Task instructions:
Only the pictures are to be dropped, and the rest of the data should be copied exactly.

[Records contained in a dataset]
--- START ---

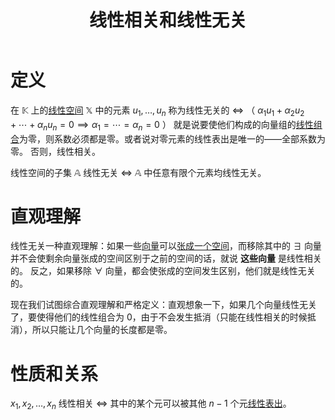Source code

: #+title: 线性相关和线性无关
#+roam_tags: 线性代数
#+roam_alias:

* 定义
在 \(\mathbb{K} \) 上的[[file:20201016153155-线性空间.org][线性空间]] \(\mathbb{X} \) 中的元素 \(u_1, \dots , u_n\) 称为线性无关的
\(\iff\) （ \(\alpha_1u_1+\alpha_2u_2+\cdots+\alpha_n u_n = 0 \implies \alpha_1=\cdots=\alpha_n = 0\) ）
就是说要使他们构成的向量组的[[file:20201129203741-线性组合.org][线性组合]]为零，则系数必须都是零。或者说对零元素的线性表出是唯一的——全部系数为零。
否则，线性相关。

线性空间的子集 \(\mathbb{A} \) 线性无关 \(\iff\)  \(\mathbb{A} \) 中任意有限个元素均线性无关。

* 直观理解
线性无关一种直观理解：如果一些[[file:20201018162611-向量.org][向量]]可以[[file:20201016153155-线性空间.org][张成一个空间]]，而移除其中的 \(\exists\) 向量并不会使剩余向量张成的空间区别于之前的空间的话，就说 *这些向量* 是线性相关的。
反之，如果移除 \(\forall\) 向量，都会使张成的空间发生区别，他们就是线性无关的。

现在我们试图综合直观理解和严格定义：直观想象一下，如果几个向量线性无关了，要使得他们的线性组合为 0，由于不会发生抵消（只能在线性相关的时候抵消），所以只能让几个向量的长度都是零。

* 性质和关系
\(x_1,x_2, \dots , x_n\) 线性相关 \(\iff\) 其中的某个元可以被其他 \(n-1\) 个元[[file:20201129203741-线性组合.org][线性表出]]。
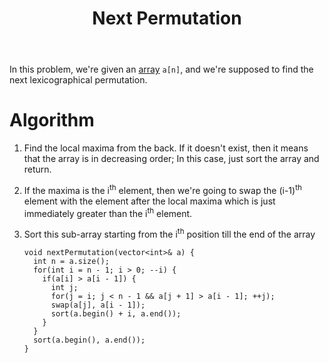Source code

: :PROPERTIES:
:ID:       41686b78-6be7-459b-9242-28df33832faf
:ROAM_REFS: https://takeuforward.org/data-structure/next_permutation-find-next-lexicographically-greater-permutation/
:END:
#+title: Next Permutation
#+filetags: :CS:

In this problem, we're given an [[id:5adf9d6d-4832-420c-8c61-41d7747a47d1][array]] =a[n]=, and we're supposed to find the next lexicographical permutation.

* Algorithm
1. Find the local maxima from the back. If it doesn't exist, then it means that the array is in decreasing order; In this case, just sort the array and return.
2. If the maxima is the i^th element, then we're going to swap the (i-1)^th element with the element after the local maxima which is just immediately greater than the i^th element.
3. Sort this sub-array starting from the i^th position till the end of the array

   #+begin_src c++
     void nextPermutation(vector<int>& a) {
       int n = a.size();
       for(int i = n - 1; i > 0; --i) {
         if(a[i] > a[i - 1]) {
           int j;
           for(j = i; j < n - 1 && a[j + 1] > a[i - 1]; ++j);
           swap(a[j], a[i - 1]);
           sort(a.begin() + i, a.end());
         }
       }
       sort(a.begin(), a.end());
     }
   #+end_src
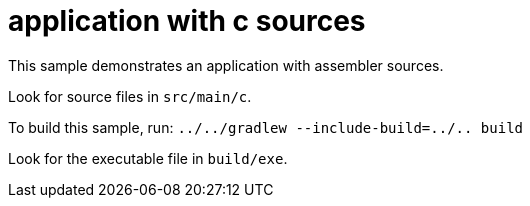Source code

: = application with c sources

This sample demonstrates an application with assembler sources.

Look for source files in `src/main/c`.

To build this sample, run: `../../gradlew --include-build=../.. build`

Look for the executable file in `build/exe`.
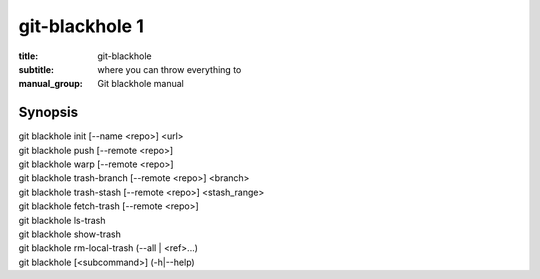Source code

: =================
 git-blackhole 1
=================

:title: git-blackhole
:subtitle: where you can throw everything to
:manual_group: Git blackhole manual

Synopsis
========

| git blackhole init [--name <repo>] <url>
| git blackhole push [--remote <repo>]
| git blackhole warp [--remote <repo>]
| git blackhole trash-branch [--remote <repo>] <branch>
| git blackhole trash-stash [--remote <repo>] <stash_range>
| git blackhole fetch-trash [--remote <repo>]
| git blackhole ls-trash
| git blackhole show-trash
| git blackhole rm-local-trash (--all | <ref>...)
| git blackhole [<subcommand>] (-h|--help)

--- END ---

Your solution:
Source code

: #+title: 线性相关和线性无关
#+roam_tags: 线性代数
#+roam_alias:

* 定义
在 \(\mathbb{K} \) 上的[[file:20201016153155-线性空间.org][线性空间]] \(\mathbb{X} \) 中的元素 \(u_1, \dots , u_n\) 称为线性无关的
\(\iff\) （ \(\alpha_1u_1+\alpha_2u_2+\cdots+\alpha_n u_n = 0 \implies \alpha_1=\cdots=\alpha_n = 0\) ）
就是说要使他们构成的向量组的[[file:20201129203741-线性组合.org][线性组合]]为零，则系数必须都是零。或者说对零元素的线性表出是唯一的——全部系数为零。
否则，线性相关。

线性空间的子集 \(\mathbb{A} \) 线性无关 \(\iff\)  \(\mathbb{A} \) 中任意有限个元素均线性无关。

* 直观理解
线性无关一种直观理解：如果一些[[file:20201018162611-向量.org][向量]]可以[[file:20201016153155-线性空间.org][张成一个空间]]，而移除其中的 \(\exists\) 向量并不会使剩余向量张成的空间区别于之前的空间的话，就说 *这些向量* 是线性相关的。
反之，如果移除 \(\forall\) 向量，都会使张成的空间发生区别，他们就是线性无关的。

现在我们试图综合直观理解和严格定义：直观想象一下，如果几个向量线性无关了，要使得他们的线性组合为 0，由于不会发生抵消（只能在线性相关的时候抵消），所以只能让几个向量的长度都是零。

* 性质和关系
\(x_1,x_2, \dots , x_n\) 线性相关 \(\iff\) 其中的某个元可以被其他 \(n-1\) 个元[[file:20201129203741-线性组合.org][线性表出]]。
Source code

: :PROPERTIES:
:ID:       41686b78-6be7-459b-9242-28df33832faf
:ROAM_REFS: https://takeuforward.org/data-structure/next_permutation-find-next-lexicographically-greater-permutation/
:END:
#+title: Next Permutation
#+filetags: :CS:

In this problem, we're given an [[id:5adf9d6d-4832-420c-8c61-41d7747a47d1][array]] =a[n]=, and we're supposed to find the next lexicographical permutation.

* Algorithm
1. Find the local maxima from the back. If it doesn't exist, then it means that the array is in decreasing order; In this case, just sort the array and return.
2. If the maxima is the i^th element, then we're going to swap the (i-1)^th element with the element after the local maxima which is just immediately greater than the i^th element.
3. Sort this sub-array starting from the i^th position till the end of the array

   #+begin_src c++
     void nextPermutation(vector<int>& a) {
       int n = a.size();
       for(int i = n - 1; i > 0; --i) {
         if(a[i] > a[i - 1]) {
           int j;
           for(j = i; j < n - 1 && a[j + 1] > a[i - 1]; ++j);
           swap(a[j], a[i - 1]);
           sort(a.begin() + i, a.end());
         }
       }
       sort(a.begin(), a.end());
     }
   #+end_src
Source code

: = application with c sources

This sample demonstrates an application with assembler sources.

Look for source files in `src/main/c`.

To build this sample, run: `../../gradlew --include-build=../.. build`

Look for the executable file in `build/exe`.
Source code

: =================
 git-blackhole 1
=================

:title: git-blackhole
:subtitle: where you can throw everything to
:manual_group: Git blackhole manual

Synopsis
========

| git blackhole init [--name <repo>] <url>
| git blackhole push [--remote <repo>]
| git blackhole warp [--remote <repo>]
| git blackhole trash-branch [--remote <repo>] <branch>
| git blackhole trash-stash [--remote <repo>] <stash_range>
| git blackhole fetch-trash [--remote <repo>]
| git blackhole ls-trash
| git blackhole show-trash
| git blackhole rm-local-trash (--all | <ref>...)
| git blackhole [<subcommand>] (-h|--help)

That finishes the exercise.